It’s the buzzword that’s leading the discourse in every tech boardroom from Shenzhen to Silicon Valley; the metaverse. The race is on for web 3.0 dominance. Will we live in a digitopia driven by social media, or will our experience of this new frontier be gamified to the hilt?
One thing that needs to be high on the agenda when it comes to developing this totally immersive digital realm is the fact that the governors of the metaverse need to build in security from the outset. To do this, it’s vital to identify what the potential vulnerabilities or pain points will be.
Let’s take a look at some of the ways the metaverse will change the way we look at cybersecurity in the years to come.
NFT and Crypto Crime
Nonfungible tokens (NFTs) already appear set to become one of the greatest tradable commodities within the metaverse. When you buy an NFT, you’re getting a unique item. The transaction and proof of ownership are logged within the blockchain.
As we know blockchains are secure and are designed to be impenetrable. That said, hackers are smart, and it’s not unheard of for blockchains to fall prey to tech-savvy criminals. One hack sees a fork to a fake blockchain being created during verification. This can be brought on by a hacker gaining access to the mining process.
Other crypto scams dupe people into unwittingly granting a hacker access to their wallets.
With NFT artworks already netting millions of dollars, how long will it take for scammers to create fake NFTs or to work out how to swipe them from their rightful owner? And, will the idea of an online art heist become commonplace?
While VR technology is going to create almost infinite experiential possibilities, it doesn’t come without its vulnerabilities.
Voice command on VR headsets could allow criminals to eavesdrop. Equipment that uses motion sensors for speech-related facial movements could lead to the theft of sensitive data, including users’ passwords and credit card details.
Recent research carried out by Rutgers University-New Brunswick used an eavesdropping attack known as “Face-Mic”. Using this technique, the researchers found the same vulnerabilities in a range of VR tech, including high-end equipment.
While vendors typically address the utilisation of microphones in their policies, there are no permissions in place to prevent access to motion sensors including gyroscopes and accelerometers, meaning these are left open to malware invasion.
Data Protection and Privacy
The days when the internet resembeled the wild west are behind us. With the growth of social media over the past decade and a half, the internet has come of age and there are now much better guidelines that govern privacy and the use of personal information. But how will the metaverse be different from what’s gone before?

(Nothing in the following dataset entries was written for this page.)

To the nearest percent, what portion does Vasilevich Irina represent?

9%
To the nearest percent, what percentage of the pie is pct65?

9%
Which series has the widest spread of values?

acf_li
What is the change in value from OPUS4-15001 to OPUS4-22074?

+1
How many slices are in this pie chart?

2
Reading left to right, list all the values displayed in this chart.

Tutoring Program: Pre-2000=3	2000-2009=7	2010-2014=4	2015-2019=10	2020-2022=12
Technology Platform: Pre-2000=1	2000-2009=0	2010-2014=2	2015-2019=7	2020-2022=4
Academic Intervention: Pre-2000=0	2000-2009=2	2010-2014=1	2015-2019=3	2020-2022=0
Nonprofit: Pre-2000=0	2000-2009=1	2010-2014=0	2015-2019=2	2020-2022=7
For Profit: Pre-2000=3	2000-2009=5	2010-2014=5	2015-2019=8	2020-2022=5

In comparison to traditional social media platforms, a metaverse platform requires more intimate tracking of individuals. Facial expressions, biometric information, vocal variations, and physiological interactions are just some of the examples of data that tech companies will be able to gather using metaverse technology.
All of this data gives companies a more thorough understanding of an individual’s behaviour, allowing for more refined target marketing. Of course, with even more personal data on file, the companies that hold this information will become greater targets for cybercrime.

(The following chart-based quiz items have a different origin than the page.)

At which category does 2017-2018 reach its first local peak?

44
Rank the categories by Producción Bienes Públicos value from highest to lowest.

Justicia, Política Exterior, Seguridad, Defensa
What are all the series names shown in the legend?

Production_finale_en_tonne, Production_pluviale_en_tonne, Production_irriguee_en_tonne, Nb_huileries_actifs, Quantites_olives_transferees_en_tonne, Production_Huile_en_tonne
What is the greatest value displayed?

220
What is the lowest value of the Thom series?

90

One major concern though is the fact that the metaverse will be built using blockchain technology. Decentralised blockchains have no moderators or administrators. Without a governing body, there’s nobody to take control of retrieving illegally obtained digital assets.
Into the Great Unknown
While at this stage, the metaverse is an evolving concept that we’re starting to experience the waking hours of, it does remain to be seen whether we’re more likely to live in a Meta-powered realm, or a much broader metaverse that sees multiple companies sharing the space.
What is certain is that no tech company will be entering the ring without implementing cybersecurity strategies that incorporate the learnings garnered from decades of hard lessons. Although this may not be the internet we’ve come to know, there are many transferable concerns.